Were subject to cyberattacks in the financial industry in 67% of cases. This was reported at the XXV All-Russian Banking Conference by Olga Yarygina, Deputy Chairman of the Board of JSC Bank 131.
“In 2024, 67% of cyberattacks were
committed on API gateways of neobanks. However, not all attacks were successful. Banks are good at repelling them. Nevertheless, the risk exists, and it must be managed efficiently with the help of the regulator and credit institutions,” Olga Yarygina noted.
Despite the high percentage of cyberattacks, financial industry players are confident in the safety of implementing open APIs (program interfaces). Mikhail Myznikov, Advisor to the Department of the National Payment System of the Bank of Russia, believes that this will require the efforts of all market participants: “We analyzed the European
experience of maintaining open APIs.
And of course, we took it into account, but how good it is is a big question. I am sure that our implementation of open list to data APIs will be better than in Europe. Of course, there are risks, and they are very large. But the industry itself – the banks that accept these risks – should play an important role in the development of open APIs. We have very large projects that are carried out not within the walls of the regulator, but on the platforms of market participants. And we strongly encourage the participation of a larger number of banks with different experience and understanding of risks in this process.”
“The regulator, of course, sometimes
causes some discomfort to banks. But at the same time, it approaches cybersecurity issues in the financial sector very well. All the measures that the Bank of Russia takes in this direction will not become an obstacle to the implementation of new technologies. In any case, we will come to open APIs. We just need to manage technologies competently. And responsibility for cybersecurity primarily lies with the clients themselves, who always need to be vigilant,” Olga Yarygina added.

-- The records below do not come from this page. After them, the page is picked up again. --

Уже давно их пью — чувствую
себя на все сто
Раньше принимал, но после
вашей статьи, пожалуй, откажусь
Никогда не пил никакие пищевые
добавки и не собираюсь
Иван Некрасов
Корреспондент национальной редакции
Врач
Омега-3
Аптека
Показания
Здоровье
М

Deputy Head of the Department advantages of influencer marketing: for Interaction with Government Agencies at Tochka JSC Gleb Zhizhanov spoke about the security of open APIs using the example of a digital bank: “We are a digital bank, we do not have offices. We serve clients through remote channels. And our fraud and deception rates are several times lower than the market average. This suggests dating data that remote digital channels and technologies can also be safe. You just need to choose the right risk management model and put security interests above immediate convenience and profit. Therefore, open APIs are simply a new technology for which you need to choose adequate risk mitigation measures.”